Jun 25, 2014

Can Dropcam work outdoors?

Can a Dropcam be setup outside? Officially: no. Unofficially: yes

Update 6/29/2015

Dropcam / Nest has recently released the Nest Cam. Does the Nest Cam work outdoors? Nope; it has very similar specs to the Pro, and so all the rest of this post is likely to remain applicable. I cannot tell if the dimensions are exactly the same, though they certainly look to be very similar if not unchanged.


I still get regular hits to my review of the Dropcam HD I posted last year. I still like the camera--and I love the Dropcam Pro (released last fall) even more. However, both of these are indoors-only cameras. To this day Dropcam's most popular feature request thread is for an outdoor model. Dropcam has expressed little public interest in an outdoor model, and more or less ignores its own feature request thread, so for now we're collectively in the dark if we want official support for an outdoor model of Dropcam.

The challenge with setting up a Dropcam camera outdoors

Dropcam clearly states their cameras are for indoor use only. Some of the technical reasons for this include
  • Operating temperature - Both the Dropcam HD & Pro are rated for temps between 0-35 C.
  • Water resistance - Simply, there isn't any; if these get wet, they won't work.
  • Wireless range - Wi-fi works best with line of site, and exterior walls in particular can degrade a signal, thus substantially limiting the effective range of the camrea.
  • Inrared light range - The Dropcam's built in LEDs that emit infrared for night vision are too low in output for an exterior environment

How to setup a Dropcam to run outdoors

On paper these things aren't particularly suitable for outdoors. I have one of my cameras inside, flush against a bay window and, since the window is angled toward the house, it covers my patio nicely. If this isn't an option for you, and you're willing to void the warranty, you might be in luck with an alternate approach.

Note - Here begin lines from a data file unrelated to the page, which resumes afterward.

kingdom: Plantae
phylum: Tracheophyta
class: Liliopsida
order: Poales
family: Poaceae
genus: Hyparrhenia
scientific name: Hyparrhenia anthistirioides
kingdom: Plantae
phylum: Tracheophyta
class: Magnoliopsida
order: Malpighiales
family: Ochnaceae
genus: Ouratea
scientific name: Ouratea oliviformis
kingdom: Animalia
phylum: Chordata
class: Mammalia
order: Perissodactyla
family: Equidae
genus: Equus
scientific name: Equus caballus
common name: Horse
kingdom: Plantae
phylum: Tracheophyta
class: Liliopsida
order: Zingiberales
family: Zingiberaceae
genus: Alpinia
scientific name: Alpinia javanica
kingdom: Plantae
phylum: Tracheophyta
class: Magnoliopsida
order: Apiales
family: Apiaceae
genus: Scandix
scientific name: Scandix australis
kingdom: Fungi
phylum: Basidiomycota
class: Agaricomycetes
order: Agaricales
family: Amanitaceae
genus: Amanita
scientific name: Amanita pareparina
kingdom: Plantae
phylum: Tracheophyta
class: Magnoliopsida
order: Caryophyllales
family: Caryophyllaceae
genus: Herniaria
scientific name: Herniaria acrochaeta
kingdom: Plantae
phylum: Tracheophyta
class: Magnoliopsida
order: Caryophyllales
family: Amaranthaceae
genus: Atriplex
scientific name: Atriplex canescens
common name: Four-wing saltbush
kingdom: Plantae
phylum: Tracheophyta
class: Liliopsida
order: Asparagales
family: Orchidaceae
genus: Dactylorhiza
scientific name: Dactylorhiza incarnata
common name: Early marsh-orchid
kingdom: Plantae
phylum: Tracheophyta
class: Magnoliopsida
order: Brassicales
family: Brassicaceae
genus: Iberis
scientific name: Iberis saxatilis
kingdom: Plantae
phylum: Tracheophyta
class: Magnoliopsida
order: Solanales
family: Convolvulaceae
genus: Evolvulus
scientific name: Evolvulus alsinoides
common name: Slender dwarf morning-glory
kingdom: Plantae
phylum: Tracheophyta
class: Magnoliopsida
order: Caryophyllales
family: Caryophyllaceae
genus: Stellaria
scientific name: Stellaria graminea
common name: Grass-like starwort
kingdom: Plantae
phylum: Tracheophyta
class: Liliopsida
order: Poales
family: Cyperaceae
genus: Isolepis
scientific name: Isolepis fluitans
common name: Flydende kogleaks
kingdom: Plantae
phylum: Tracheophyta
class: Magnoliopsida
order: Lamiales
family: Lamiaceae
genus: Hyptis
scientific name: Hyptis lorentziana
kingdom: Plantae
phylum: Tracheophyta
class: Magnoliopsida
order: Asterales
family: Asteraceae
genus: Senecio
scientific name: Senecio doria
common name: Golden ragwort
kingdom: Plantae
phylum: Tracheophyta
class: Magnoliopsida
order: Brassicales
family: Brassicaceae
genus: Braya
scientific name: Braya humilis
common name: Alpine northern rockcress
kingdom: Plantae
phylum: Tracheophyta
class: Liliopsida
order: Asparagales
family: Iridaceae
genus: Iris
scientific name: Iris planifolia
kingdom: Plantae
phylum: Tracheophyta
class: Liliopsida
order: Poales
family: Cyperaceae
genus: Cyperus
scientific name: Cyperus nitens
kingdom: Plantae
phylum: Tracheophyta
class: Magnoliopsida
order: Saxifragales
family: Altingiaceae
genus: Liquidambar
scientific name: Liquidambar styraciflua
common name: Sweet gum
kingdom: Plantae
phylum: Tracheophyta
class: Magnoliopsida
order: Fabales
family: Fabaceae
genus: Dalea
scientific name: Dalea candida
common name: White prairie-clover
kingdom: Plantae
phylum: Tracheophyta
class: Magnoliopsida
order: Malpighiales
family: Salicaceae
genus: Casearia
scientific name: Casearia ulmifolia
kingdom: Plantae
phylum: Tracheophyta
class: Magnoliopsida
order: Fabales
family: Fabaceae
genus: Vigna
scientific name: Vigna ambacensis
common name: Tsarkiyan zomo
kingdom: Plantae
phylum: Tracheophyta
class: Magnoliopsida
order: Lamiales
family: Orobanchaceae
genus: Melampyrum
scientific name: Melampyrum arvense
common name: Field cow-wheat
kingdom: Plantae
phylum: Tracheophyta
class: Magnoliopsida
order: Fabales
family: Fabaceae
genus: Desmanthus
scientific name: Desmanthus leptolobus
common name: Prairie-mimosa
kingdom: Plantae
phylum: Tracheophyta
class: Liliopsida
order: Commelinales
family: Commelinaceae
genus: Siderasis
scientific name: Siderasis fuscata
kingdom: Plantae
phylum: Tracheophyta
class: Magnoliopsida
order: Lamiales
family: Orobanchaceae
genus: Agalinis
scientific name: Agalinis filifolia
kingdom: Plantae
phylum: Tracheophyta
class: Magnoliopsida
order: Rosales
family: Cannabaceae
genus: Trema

The most obvious solution is to install the Dropcam under an overhang (porch, eave, etc.) The second most obvious solution is to build an enclsoure. Many people have tried various enclosures built from PVC, plexiglass, etc. A few small companies have even put out some products. The biggest thing you should probably forget about using is the camera's night vision mode. Even the $50 Dropcase appear to struggle with this. Others who have attempted their own enclosures have generally found it's very difficult to send the infrared signal through glass or plastic with it a) maintaining its strength and b) not reflecting off the material back into the camera lens.

In any case, as I mentioned earlier, the truth is the infrared signal is too weak to be of much value outdoors anyway, unless it's intended to cover only a small area, such as a porch. My advice is to turn off night vision mode entirely and illuminate the area with ambient lighting. This is only worthwhile with the Dropcam Pro, which has a fairly good image at night (the HD's night image is poor). Even then, the Pro is still only a $200 camera and although its low-light image is fairly good (this image taken in the middle of the night):

it struggles mightily in low-light conditions on moving objects (this car going no more than 25 mph--I can make out it's light colored, but not much else):

If you're dead-set on infrared you could get secondary infrared lights to bathe the area in question. You can then leave the camera's night-vision mode on (which means it will read infrared and also turn on its own lights), but if reflecting within your enclosure is a problem you'll need to tape over the LED lights on the Dropcam itself.

Any half-decent enclosure should be rain/snow resistant, but heat build up is a real problem. These cameras produce a lot of heat and an improperly built enclosure is going to trap it, thereby allowing the the Dropcam to get too hot. An enclosure with an open bottom and large area behind the camera can help to mitigate this. I think it could suffice to build a tiny enclosure that only covers the seams of the camera so that its shell is uncovered as much as possible. I suspect a quarter-sized piece of plastic glued over the lens' edges only, with a bead of silicon run around the seams and finally applied liberally around the connection point, would be very cheap, effective, and solve all of the problems that others have had with enclosures. Nonetheless, enclosure or not, it is preferable to keep the camera away from direct sun. Low temps, even those well below freezing, do not appear to be a problem.

Some enclosures people have built for their Dropcams:
  • Dropcase
  • Homemade case withstanding rain and ocean. I like what this guy did; instead of trying to solve the problem of enclosing the entire Dropcam, he realized (similar to my idea above) that most of the Dropcam is already in a water-proof enclosure; cover the seams, and it appears to hold up just fine. That said, his first "minimal" attempt died after six weeks!
  • Another homemade case
  • Homemade case Of the design the builder says "In my camera's almost 7 months of constant outdoor operation it has been through temperature ranging from 3F (-15F wind chill) to 95F and humidity of 80%+". Also says it works with the Dropcam Pro.
  • Kickstarter project for a Dropcam shell. Not sure what happened to this; the pledge goal was not met, in any case.